[Opening STORED DATA section]

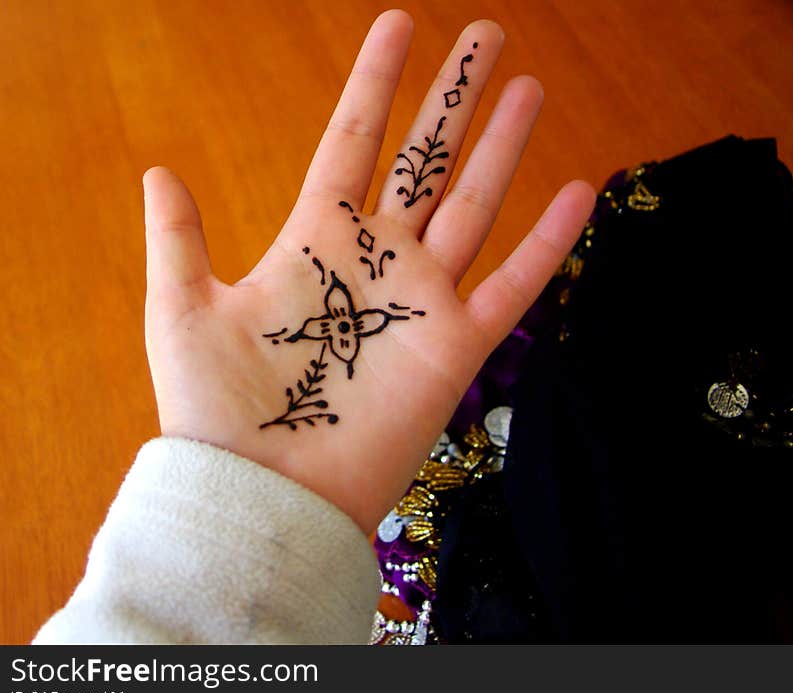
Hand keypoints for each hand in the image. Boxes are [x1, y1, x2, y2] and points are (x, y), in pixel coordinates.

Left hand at [143, 10, 593, 533]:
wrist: (266, 491)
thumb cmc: (217, 408)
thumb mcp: (183, 310)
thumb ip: (178, 239)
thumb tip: (160, 169)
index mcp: (315, 240)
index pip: (352, 140)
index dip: (376, 83)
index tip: (399, 25)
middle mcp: (377, 261)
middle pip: (425, 160)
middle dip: (455, 99)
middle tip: (487, 38)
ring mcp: (421, 301)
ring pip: (473, 206)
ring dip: (502, 147)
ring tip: (527, 87)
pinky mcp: (455, 347)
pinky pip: (513, 285)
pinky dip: (547, 242)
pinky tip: (578, 189)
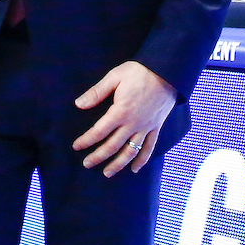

[Closing STORED DATA section]

Out of the listing above, reproduce exactly the lines from the one with "thumb cmc: (217, 408)" up to and including the one with "pinky mcp: (455, 347)".

thumb cmc: (217, 408)
thumb mcp: (183, 310)
thumb ip: (178, 239)
thumb tip: (160, 169)
index mcp: (315, 240)
index pip: (352, 140)
index dip: (376, 83)
index tip: (399, 25)
middle mcp: (377, 261)
middle pip: (425, 160)
middle dip: (455, 99)
middle tip: (487, 38)
ring mcp: (421, 301)
ring pip: (473, 206)
ring dip: (502, 147)
ring tip: (527, 87)
pinky mcp: (455, 347)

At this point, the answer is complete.